ACTIVITY — All pictures should be dropped, and only the lines from the top of the entries below through the line containing "CAPITAL BUDGET AND" repeated exactly, both ends included.

#####

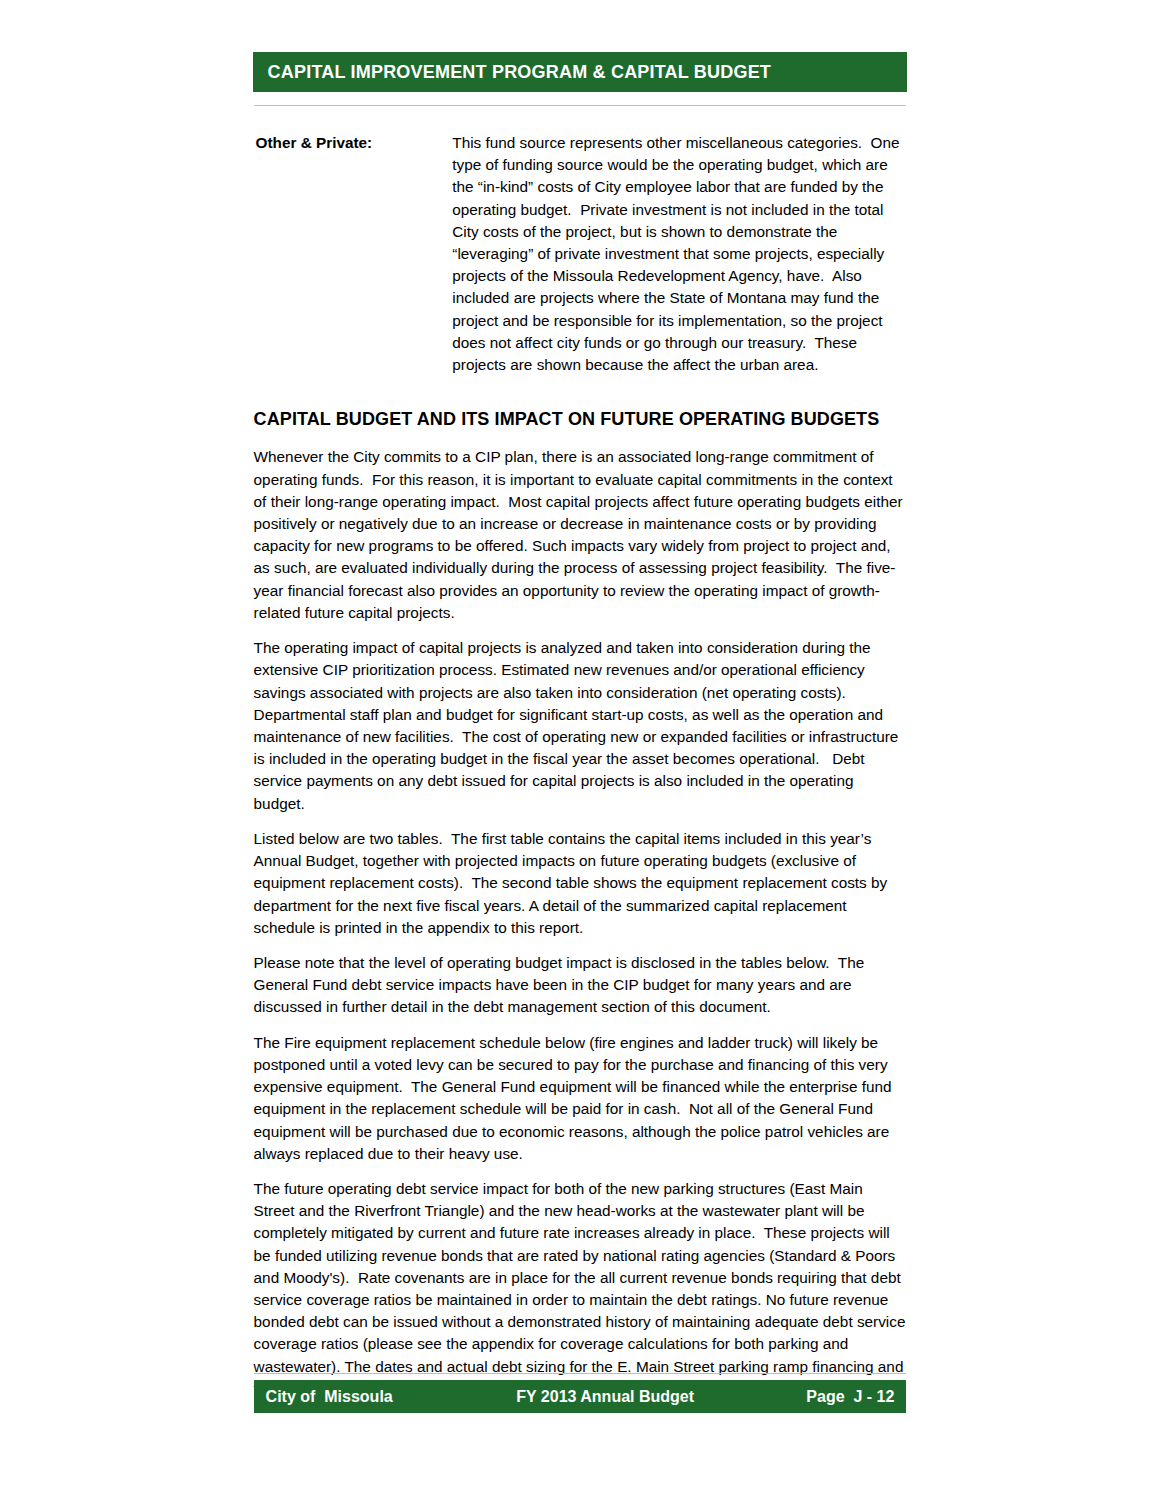CAPITAL IMPROVEMENT PROGRAM & CAPITAL BUDGET
Other & Private:
This fund source represents other miscellaneous categories. One type of funding source would be the operating budget, which are the “in-kind” costs of City employee labor that are funded by the operating budget. Private investment is not included in the total City costs of the project, but is shown to demonstrate the “leveraging” of private investment that some projects, especially projects of the Missoula Redevelopment Agency, have. Also included are projects where the State of Montana may fund the project and be responsible for its implementation, so the project does not affect city funds or go through our treasury. These projects are shown because the affect the urban area.
CAPITAL BUDGET AND ITS IMPACT ON FUTURE OPERATING BUDGETS
Whenever the City commits to a CIP plan, there is an associated long-range commitment of operating funds. For this reason, it is important to evaluate capital commitments in the context of their long-range operating impact. Most capital projects affect future operating budgets either positively or negatively due to an increase or decrease in maintenance costs or by providing capacity for new programs to be offered. Such impacts vary widely from project to project and, as such, are evaluated individually during the process of assessing project feasibility. The five-year financial forecast also provides an opportunity to review the operating impact of growth-related future capital projects.
The operating impact of capital projects is analyzed and taken into consideration during the extensive CIP prioritization process. Estimated new revenues and/or operational efficiency savings associated with projects are also taken into consideration (net operating costs). Departmental staff plan and budget for significant start-up costs, as well as the operation and maintenance of new facilities. The cost of operating new or expanded facilities or infrastructure is included in the operating budget in the fiscal year the asset becomes operational. Debt service payments on any debt issued for capital projects is also included in the operating budget.
Listed below are two tables. The first table contains the capital items included in this year’s Annual Budget, together with projected impacts on future operating budgets (exclusive of equipment replacement costs). The second table shows the equipment replacement costs by department for the next five fiscal years. A detail of the summarized capital replacement schedule is printed in the appendix to this report.
Please note that the level of operating budget impact is disclosed in the tables below. The General Fund debt service impacts have been in the CIP budget for many years and are discussed in further detail in the debt management section of this document.
The Fire equipment replacement schedule below (fire engines and ladder truck) will likely be postponed until a voted levy can be secured to pay for the purchase and financing of this very expensive equipment. The General Fund equipment will be financed while the enterprise fund equipment in the replacement schedule will be paid for in cash. Not all of the General Fund equipment will be purchased due to economic reasons, although the police patrol vehicles are always replaced due to their heavy use.
The future operating debt service impact for both of the new parking structures (East Main Street and the Riverfront Triangle) and the new head-works at the wastewater plant will be completely mitigated by current and future rate increases already in place. These projects will be funded utilizing revenue bonds that are rated by national rating agencies (Standard & Poors and Moody's). Rate covenants are in place for the all current revenue bonds requiring that debt service coverage ratios be maintained in order to maintain the debt ratings. No future revenue bonded debt can be issued without a demonstrated history of maintaining adequate debt service coverage ratios (please see the appendix for coverage calculations for both parking and wastewater). The dates and actual debt sizing for the E. Main Street parking ramp financing and the headwork's financing are disclosed below.
City of Missoula
FY 2013 Annual Budget
Page J - 12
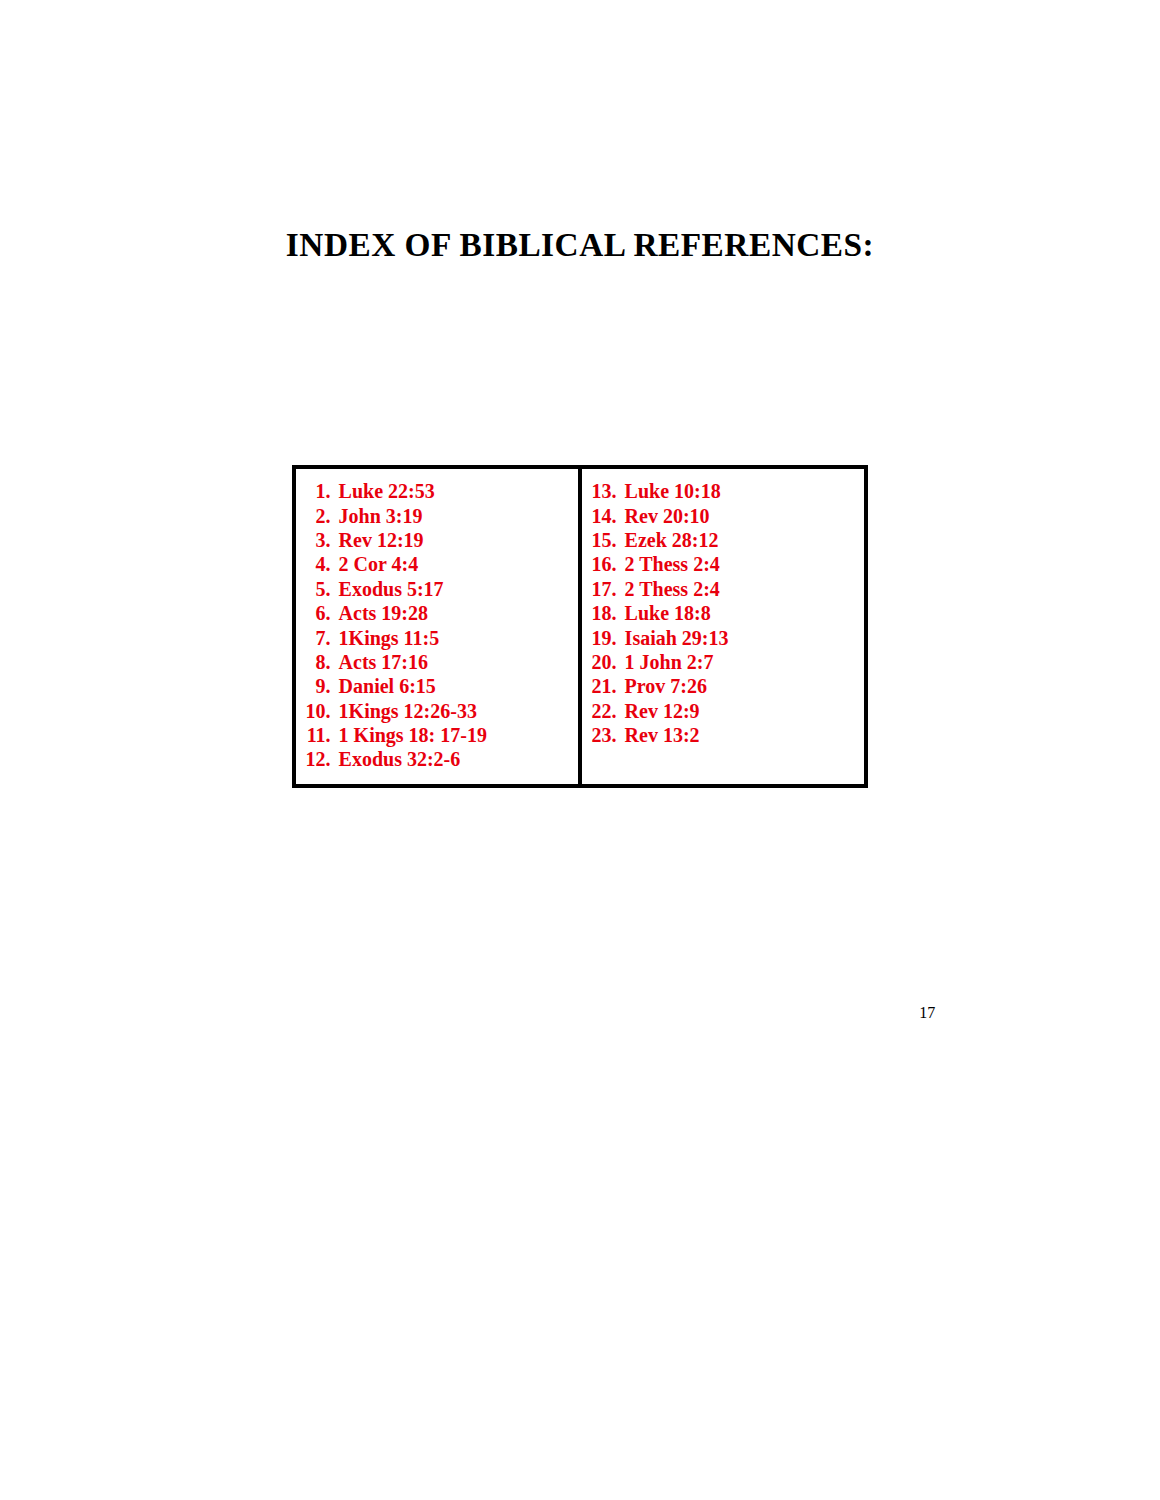INDEX OF BIBLICAL REFERENCES:
| Luke 22:53 John 3:19 Rev 12:19 2 Cor 4:4 Exodus 5:17 Acts 19:28 1Kings 11:5 Acts 17:16 Daniel 6:15 1Kings 12:26-33 1 Kings 18: 17-19 Exodus 32:2-6 | Luke 10:18 Rev 20:10 Ezek 28:12 2 Thess 2:4 2 Thess 2:4 Luke 18:8 Isaiah 29:13 1 John 2:7 Prov 7:26 Rev 12:9 Rev 13:2 |
17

#####

ANSWER AREA —
CAPITAL IMPROVEMENT PROGRAM & CAPITAL BUDGET
Other & Private:
This fund source represents other miscellaneous categories. One type of funding source would be the operating budget, which are the “in-kind” costs of City employee labor that are funded by the operating budget. Private investment is not included in the total City costs of the project, but is shown to demonstrate the “leveraging” of private investment that some projects, especially projects of the Missoula Redevelopment Agency, have. Also included are projects where the State of Montana may fund the project and be responsible for its implementation, so the project does not affect city funds or go through our treasury. These projects are shown because the affect the urban area.
CAPITAL BUDGET AND ITS IMPACT ON FUTURE OPERATING BUDGETS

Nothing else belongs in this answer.